Extracted material →
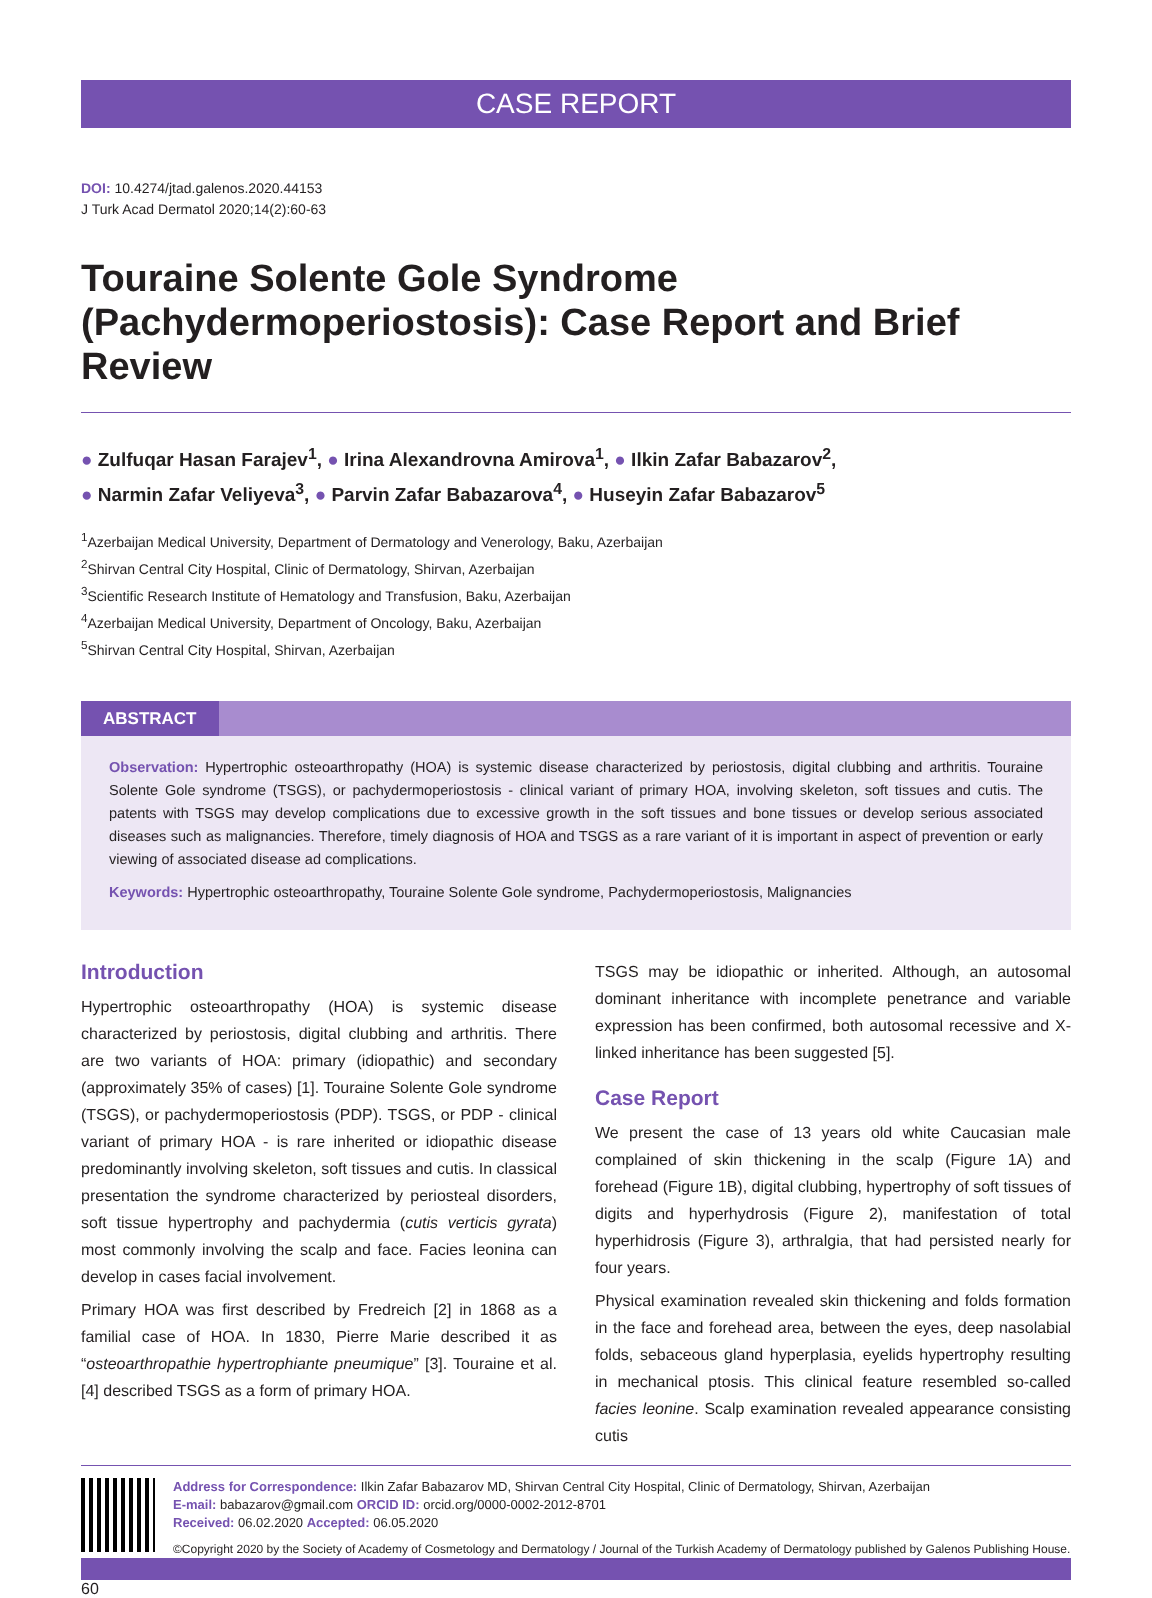CASE REPORT
DOI: 10.4274/jtad.galenos.2020.44153
J Turk Acad Dermatol 2020;14(2):60-63
Touraine Solente Gole Syndrome (Pachydermoperiostosis): Case Report and Brief Review
● Zulfuqar Hasan Farajev<sup>1</sup>, ● Irina Alexandrovna Amirova<sup>1</sup>, ● Ilkin Zafar Babazarov<sup>2</sup>,
● Narmin Zafar Veliyeva<sup>3</sup>, ● Parvin Zafar Babazarova<sup>4</sup>, ● Huseyin Zafar Babazarov<sup>5</sup>
<sup>1</sup> Azerbaijan Medical University, Department of Dermatology and Venerology, Baku, Azerbaijan
<sup>2</sup> Shirvan Central City Hospital, Clinic of Dermatology, Shirvan, Azerbaijan
<sup>3</sup> Scientific Research Institute of Hematology and Transfusion, Baku, Azerbaijan
<sup>4</sup> Azerbaijan Medical University, Department of Oncology, Baku, Azerbaijan
<sup>5</sup> Shirvan Central City Hospital, Shirvan, Azerbaijan
ABSTRACT
Observation: Hypertrophic osteoarthropathy (HOA) is systemic disease characterized by periostosis, digital clubbing and arthritis. Touraine Solente Gole syndrome (TSGS), or pachydermoperiostosis - clinical variant of primary HOA, involving skeleton, soft tissues and cutis. The patents with TSGS may develop complications due to excessive growth in the soft tissues and bone tissues or develop serious associated diseases such as malignancies. Therefore, timely diagnosis of HOA and TSGS as a rare variant of it is important in aspect of prevention or early viewing of associated disease ad complications.
Keywords: Hypertrophic osteoarthropathy, Touraine Solente Gole syndrome, Pachydermoperiostosis, Malignancies
Introduction
Hypertrophic osteoarthropathy (HOA) is systemic disease characterized by periostosis, digital clubbing and arthritis. There are two variants of HOA: primary (idiopathic) and secondary (approximately 35% of cases) [1]. Touraine Solente Gole syndrome (TSGS), or pachydermoperiostosis (PDP). TSGS, or PDP - clinical variant of primary HOA - is rare inherited or idiopathic disease predominantly involving skeleton, soft tissues and cutis. In classical presentation the syndrome characterized by periosteal disorders, soft tissue hypertrophy and pachydermia (cutis verticis gyrata) most commonly involving the scalp and face. Facies leonina can develop in cases facial involvement.
Primary HOA was first described by Fredreich [2] in 1868 as a familial case of HOA. In 1830, Pierre Marie described it as “osteoarthropathie hypertrophiante pneumique” [3]. Touraine et al. [4] described TSGS as a form of primary HOA.
TSGS may be idiopathic or inherited. Although, an autosomal dominant inheritance with incomplete penetrance and variable expression has been confirmed, both autosomal recessive and X-linked inheritance has been suggested [5].
Case Report
We present the case of 13 years old white Caucasian male complained of skin thickening in the scalp (Figure 1A) and forehead (Figure 1B), digital clubbing, hypertrophy of soft tissues of digits and hyperhydrosis (Figure 2), manifestation of total hyperhidrosis (Figure 3), arthralgia, that had persisted nearly for four years.
Physical examination revealed skin thickening and folds formation in the face and forehead area, between the eyes, deep nasolabial folds, sebaceous gland hyperplasia, eyelids hypertrophy resulting in mechanical ptosis. This clinical feature resembled so-called facies leonine. Scalp examination revealed appearance consisting cutis
Address for Correspondence: Ilkin Zafar Babazarov MD, Shirvan Central City Hospital, Clinic of Dermatology, Shirvan, Azerbaijan
E-mail: babazarov@gmail.com ORCID ID: orcid.org/0000-0002-2012-8701
Received: 06.02.2020 Accepted: 06.05.2020
©Copyright 2020 by the Society of Academy of Cosmetology and Dermatology / Journal of the Turkish Academy of Dermatology published by Galenos Publishing House.
60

Assignment → Report each line of the data that includes the string "with".

Exercise result →
Observation: Hypertrophic osteoarthropathy (HOA) is systemic disease characterized by periostosis, digital clubbing and arthritis. Touraine Solente Gole syndrome (TSGS), or pachydermoperiostosis - clinical variant of primary HOA, involving skeleton, soft tissues and cutis. The patents with TSGS may develop complications due to excessive growth in the soft tissues and bone tissues or develop serious associated diseases such as malignancies. Therefore, timely diagnosis of HOA and TSGS as a rare variant of it is important in aspect of prevention or early viewing of associated disease ad complications.
TSGS may be idiopathic or inherited. Although, an autosomal dominant inheritance with incomplete penetrance and variable expression has been confirmed, both autosomal recessive and X-linked inheritance has been suggested [5].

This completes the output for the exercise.